§ **PASSAGE FOR REVIEW**:
This is the season when literary festivals start to happen all over the UK. From the highlands of Scotland to the South London lowlands of Deptford, there are book festivals for every taste and tribe. Festivals devoted to crime fiction, women writers, LGBTQ writers and young novelists. Even old Marxists are having their own summer festival. I’m thinking of starting a literary festival for neglected and bitter writers like me who don’t get invited to literary festivals.
I ask myself: why should I care? But I do. I spend long nights of self-torment scrolling through the lists of people appearing at various festivals and shouting at my laptop screen: who the fuck is he? What has she written? Why is Bono there and not me? For heaven’s sake, who invited Minnie Driver?!
I failed to get invited to the two biggies of the festival season — the Hay festival and the Cheltenham Literature festival. For writers, appearing at Hay or the Cheltenham Festival is a social must; it’s like skiing in Gstaad or schmoozing at Davos. You’re a nobody if you’re not invited. Friends ask if I’m doing any of the book festivals this year. They know that I’m not, they just want to tell me they’ve been invited. Writers love literary festivals. For starters you don’t have to write, you can get pissed and party and not feel guilty that you’re not in your dark study trying to finish that damn novel. You can go out and play.
But the real prize is this: you get a chance to sit in a large room, a tent or a field full of people and just talk about yourself — your life, your work, your new book — in front of people who have actually paid money to hear you talk about yourself! And these same people who paid to hear you talk about yourself, will pay for a copy of your new book!
These in-conversations with celebrated writers promise to be “thought-provoking” and “insightful” about literature and the great social issues of the day. But it’s usually just bland chit-chat, PR puffery. The reality of these conversations is that some shameless, sycophantic interviewer — often a friend — asks safe and bland questions in front of an audience of adoring literary groupies. Of course, there’s nothing wrong with adoring literary groupies — as long as it’s you being adored.
But it’s curious how intelligent, cultured and sophisticated people, in the presence of a literary star – a Zadie Smith or a Salman Rushdie — transform before your very eyes into drooling, adoring fan-boy types. People will suck up just any old nonsense from a big name: I remember at one in-conversation event hearing Gore Vidal blame America for starting the Cold War and the audience of Gore groupies just sat there in adoring silence. I got to my feet and suggested to His Highness that maybe Joseph Stalin might have had something to do with the origins of the Cold War — and was told by the audience to sit down and shut up.

§ **WHAT YOU NEED TO DO**: Retype the passage on literary festivals between "This is the" and "to literary festivals.", inclusive. The rows are not needed for this work.

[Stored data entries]
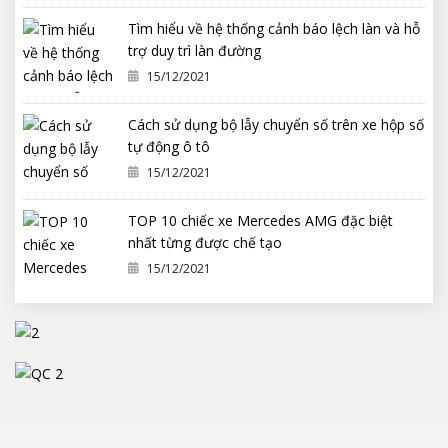
Tìm hiểu về hệ thống cảnh báo lệch làn và hỗ
trợ duy trì làn đường
15/12/2021
Cách sử dụng bộ lẫy chuyển số trên xe hộp số
tự động ô tô
15/12/2021
TOP 10 chiếc xe Mercedes AMG đặc biệt
nhất từng được chế tạo
15/12/2021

§ **EXERCISE OUTPUT**:
This is the season when literary festivals start to happen all over the UK. From the highlands of Scotland to the South London lowlands of Deptford, there are book festivals for every taste and tribe. Festivals devoted to crime fiction, women writers, LGBTQ writers and young novelists. Even old Marxists are having their own summer festival. I’m thinking of starting a literary festival for neglected and bitter writers like me who don’t get invited to literary festivals.